(begin)
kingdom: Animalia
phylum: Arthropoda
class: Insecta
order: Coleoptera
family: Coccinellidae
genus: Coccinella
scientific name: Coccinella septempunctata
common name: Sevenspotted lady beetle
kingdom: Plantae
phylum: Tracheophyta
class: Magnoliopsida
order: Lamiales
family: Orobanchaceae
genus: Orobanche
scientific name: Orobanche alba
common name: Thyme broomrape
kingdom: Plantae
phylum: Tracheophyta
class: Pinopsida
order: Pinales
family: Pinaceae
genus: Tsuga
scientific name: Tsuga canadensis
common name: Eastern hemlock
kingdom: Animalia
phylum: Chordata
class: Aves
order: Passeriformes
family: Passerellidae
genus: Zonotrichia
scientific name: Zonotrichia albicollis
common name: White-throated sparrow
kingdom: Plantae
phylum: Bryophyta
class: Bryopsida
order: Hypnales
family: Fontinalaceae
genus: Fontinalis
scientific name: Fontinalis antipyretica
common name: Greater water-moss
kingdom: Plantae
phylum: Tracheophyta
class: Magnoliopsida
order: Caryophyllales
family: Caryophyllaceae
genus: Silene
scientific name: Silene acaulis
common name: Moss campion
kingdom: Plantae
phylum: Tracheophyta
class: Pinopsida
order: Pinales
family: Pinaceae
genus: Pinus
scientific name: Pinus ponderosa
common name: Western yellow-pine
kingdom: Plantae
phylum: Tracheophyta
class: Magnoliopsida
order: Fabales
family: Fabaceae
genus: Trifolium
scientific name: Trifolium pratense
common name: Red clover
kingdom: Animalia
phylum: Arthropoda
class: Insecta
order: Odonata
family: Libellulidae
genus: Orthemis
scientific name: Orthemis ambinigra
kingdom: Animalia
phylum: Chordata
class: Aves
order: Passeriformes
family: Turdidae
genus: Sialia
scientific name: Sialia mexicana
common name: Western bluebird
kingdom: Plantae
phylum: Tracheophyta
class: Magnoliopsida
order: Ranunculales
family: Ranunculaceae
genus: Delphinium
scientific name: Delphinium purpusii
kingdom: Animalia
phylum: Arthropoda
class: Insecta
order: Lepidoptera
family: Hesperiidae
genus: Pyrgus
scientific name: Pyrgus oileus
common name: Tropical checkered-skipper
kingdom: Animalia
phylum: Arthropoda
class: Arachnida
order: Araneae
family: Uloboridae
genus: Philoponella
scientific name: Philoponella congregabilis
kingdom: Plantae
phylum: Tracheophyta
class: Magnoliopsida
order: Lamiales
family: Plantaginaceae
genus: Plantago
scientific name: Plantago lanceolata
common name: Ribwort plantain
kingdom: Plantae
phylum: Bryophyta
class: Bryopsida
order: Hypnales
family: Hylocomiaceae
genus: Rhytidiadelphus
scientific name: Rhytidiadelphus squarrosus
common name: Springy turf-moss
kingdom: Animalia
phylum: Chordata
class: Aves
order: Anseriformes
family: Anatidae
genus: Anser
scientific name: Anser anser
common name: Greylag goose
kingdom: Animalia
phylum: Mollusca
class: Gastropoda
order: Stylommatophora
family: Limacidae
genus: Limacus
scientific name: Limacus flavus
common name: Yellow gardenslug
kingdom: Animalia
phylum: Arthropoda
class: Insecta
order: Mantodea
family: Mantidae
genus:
(end)
WHAT YOU NEED TO DO:
Reproduce the full listing above with "common name" switched to "vernacular name" wherever it occurs. Leave every other line unchanged.

RESULT OF THE TASK:
kingdom: Animalia
phylum: Arthropoda
class: Insecta
order: Coleoptera
family: Coccinellidae
genus: Coccinella
scientific name: Coccinella septempunctata
vernacular name: Sevenspotted lady beetle
kingdom: Plantae
phylum: Tracheophyta
class: Magnoliopsida
order: Lamiales
family: Orobanchaceae
genus: Orobanche
scientific name: Orobanche alba
vernacular name: Thyme broomrape
kingdom: Plantae
phylum: Tracheophyta
class: Pinopsida
order: Pinales
family: Pinaceae
genus: Tsuga
scientific name: Tsuga canadensis
vernacular name: Eastern hemlock
kingdom: Animalia
phylum: Chordata
class: Aves
order: Passeriformes
family: Passerellidae
genus: Zonotrichia
scientific name: Zonotrichia albicollis
vernacular name: White-throated sparrow
kingdom: Plantae
phylum: Bryophyta
class: Bryopsida
order: Hypnales
family: Fontinalaceae
genus: Fontinalis
scientific name: Fontinalis antipyretica
vernacular name: Greater water-moss
kingdom: Plantae
phylum: Tracheophyta
class: Magnoliopsida
order: Caryophyllales
family: Caryophyllaceae
genus: Silene
scientific name: Silene acaulis
vernacular name: Moss campion
kingdom: Plantae
phylum: Tracheophyta
class: Pinopsida
order: Pinales
family: Pinaceae
genus: Pinus
scientific name: Pinus ponderosa
vernacular name: Western yellow-pine
kingdom: Plantae
phylum: Tracheophyta
class: Magnoliopsida
order: Fabales
family: Fabaceae
genus: Trifolium
scientific name: Trifolium pratense
vernacular name: Red clover
kingdom: Animalia
phylum: Arthropoda
class: Insecta
order: Odonata
family: Libellulidae
genus: Orthemis
scientific name: Orthemis ambinigra
kingdom: Animalia
phylum: Chordata
class: Aves
order: Passeriformes
family: Turdidae
genus: Sialia
scientific name: Sialia mexicana
vernacular name: Western bluebird
kingdom: Plantae
phylum: Tracheophyta
class: Magnoliopsida
order: Ranunculales
family: Ranunculaceae
genus: Delphinium
scientific name: Delphinium purpusii
kingdom: Animalia
phylum: Arthropoda
class: Insecta
order: Lepidoptera
family: Hesperiidae
genus: Pyrgus
scientific name: Pyrgus oileus
vernacular name: Tropical checkered-skipper
kingdom: Animalia
phylum: Arthropoda
class: Arachnida
order: Araneae
family: Uloboridae
genus: Philoponella
scientific name: Philoponella congregabilis
kingdom: Plantae
phylum: Tracheophyta
class: Magnoliopsida
order: Lamiales
family: Plantaginaceae
genus: Plantago
scientific name: Plantago lanceolata
vernacular name: Ribwort plantain
kingdom: Plantae
phylum: Bryophyta
class: Bryopsida
order: Hypnales
family: Hylocomiaceae
genus: Rhytidiadelphus
scientific name: Rhytidiadelphus squarrosus
vernacular name: Springy turf-moss
kingdom: Animalia
phylum: Chordata
class: Aves
order: Anseriformes
family: Anatidae
genus: Anser
scientific name: Anser anser
vernacular name: Greylag goose
kingdom: Animalia
phylum: Mollusca
class: Gastropoda
order: Stylommatophora
family: Limacidae
genus: Limacus
scientific name: Limacus flavus
vernacular name: Yellow gardenslug
kingdom: Animalia
phylum: Arthropoda
class: Insecta
order: Mantodea
family: Mantidae
genus:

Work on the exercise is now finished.